What about reaching out through social media? This is the natural habitat for so many young adults. Can such media be used to start exchanges with Gospel content? Here is a proposal to think about. Consider Contacts, Content, Personal Involvement, and Virtual Church Community.
One way to grow your contacts is to advertise on social media like Facebook, Instagram, LinkedIn, or Twitter. Those costs are minimal. But so are the responses. Marketers think in terms of a funnel with many contacts at the top-yielding small numbers at the bottom. With a little imagination, funding for such media campaigns can be found among older supporters of mission outreach.
I’ve also found just intentionally connecting to new fellow pastors and colleagues on LinkedIn and Facebook has grown my audience tremendously. 3 years ago I didn’t even have a LinkedIn account. Presently I have almost 5,000 connections on LinkedIn and I’m actively involved in 7 groups. Similarly, 3 years ago I could not be found on Facebook and now I have over 2,500 friends and about 1,200 followers and I’m actively involved in 11 groups on Facebook.
The content for such advertising needs to be well thought out. Confrontational messages won’t bring much response. Decades ago, a popular evangelism program had people knocking on doors and asking, If you would die tonight, where do you think you will go? That’s a very intrusive question from a stranger. Announcing versions of Jesus Saves won’t get far, either.
Rather, think about sending out invitations that address the needs of young adults. We know many feel lost in a world without a higher purpose. Many long for a sense of community. Advertise invitations to find better anchorage in daily living or variations that address felt needs. Graphics are basic to good communication today. If you can, design your own. Or you can buy the services of a professional. Again, older adults can help with expenses.
Here is where the Servant Behavior comes in. Make the advertised message personal. “Here is what I have found.” Give your name and contact information. Be ready to respond to those who accept your invitation. Stay in contact. Develop personal relationships.

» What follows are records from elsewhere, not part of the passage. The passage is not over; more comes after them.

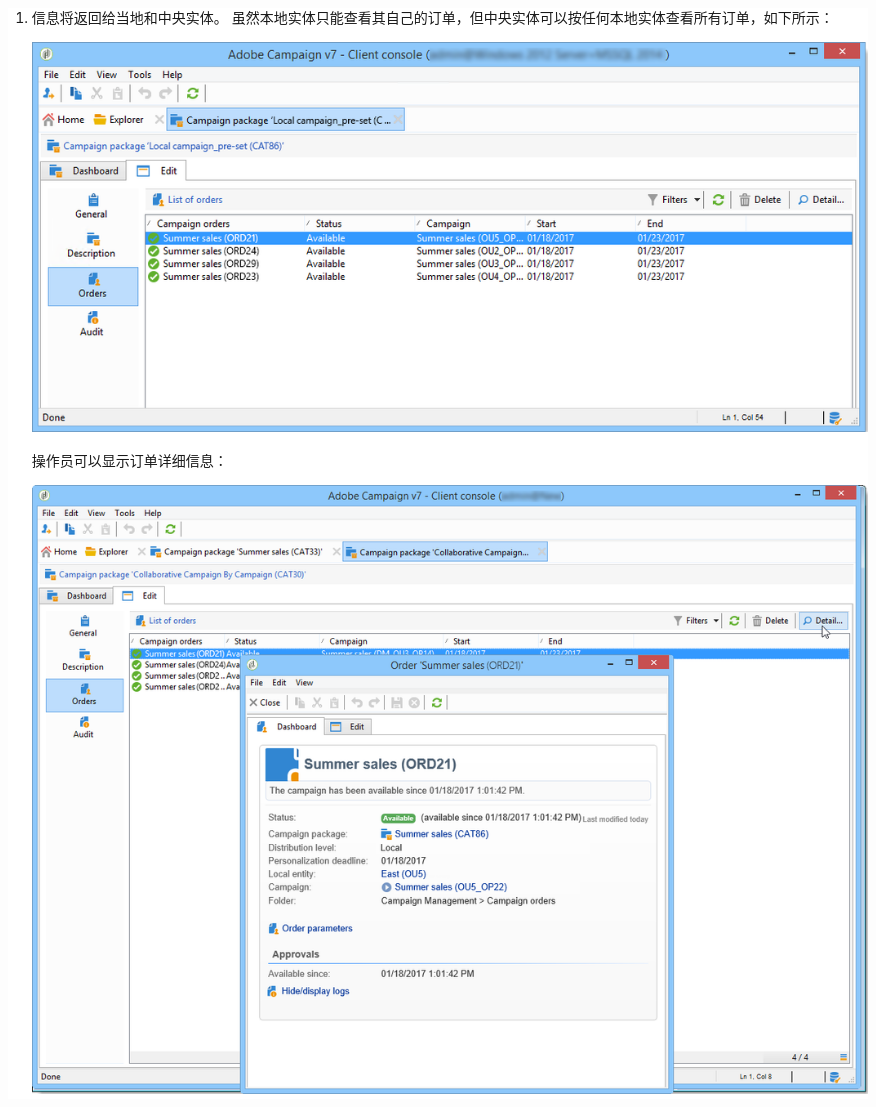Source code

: 1. 信息将返回给当地和中央实体。 虽然本地实体只能查看其自己的订单，但中央实体可以按任何本地实体查看所有订单，如下所示：

   ![](assets/mkg_dist_subscribe_central_view.png)

   操作员可以显示订单详细信息：

   ![](assets/mkg_dist_local_op_catalog_detail_1.png)
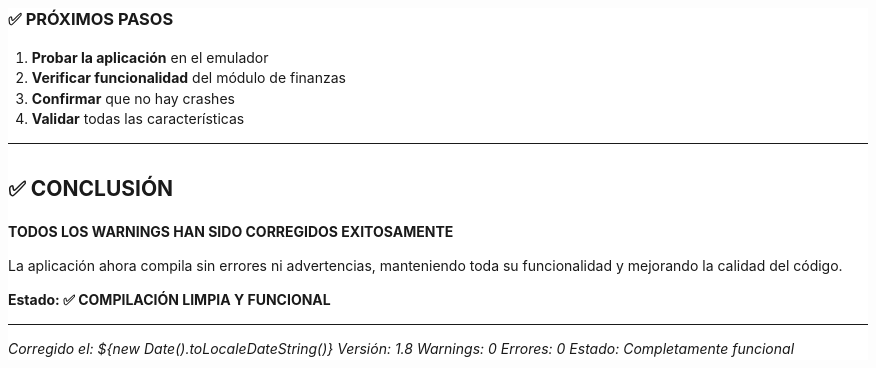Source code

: ### **✅ PRÓXIMOS PASOS**
1. **Probar la aplicación** en el emulador
2. **Verificar funcionalidad** del módulo de finanzas
3. **Confirmar** que no hay crashes
4. **Validar** todas las características

---

## ✅ **CONCLUSIÓN**

**TODOS LOS WARNINGS HAN SIDO CORREGIDOS EXITOSAMENTE**

La aplicación ahora compila sin errores ni advertencias, manteniendo toda su funcionalidad y mejorando la calidad del código.

**Estado: ✅ COMPILACIÓN LIMPIA Y FUNCIONAL**

---
*Corregido el: ${new Date().toLocaleDateString()}*
*Versión: 1.8*
*Warnings: 0*
*Errores: 0*
*Estado: Completamente funcional*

A blog-reader shared his involvement. “I think the Christian community as a whole could do a better job inserting itself into the narratives people are portraying or are viewing on social media. For example, I have an ‘anonymous’ Instagram account that doesn’t link back to me personally, but I use it daily to interact with people who share my hobbies and interests. I make it a point to post daily pictures or messages. But I only subtly interject faith-based commentary and imagery every couple weeks.”
Virtual Church Community
We naturally think of community in terms of face-to-face relationships. But we are all learning to recognize virtual communities for ongoing relationships. The pandemic taught churches to video stream their worship service, in many cases to a viewership larger than those who had gathered physically. Zooming has become a way of life. In the digital world, physical distance becomes irrelevant.
The best Gospel witness brings individuals into the community life of a specific congregation. It is such a congregation that can best support individual media evangelists. It can fold those exploring Christ into an ongoing Christian fellowship of believers who are worshiping God and working out their faith in daily living. It is the ministries of a specific congregation that can best support and shape new believers wherever they live.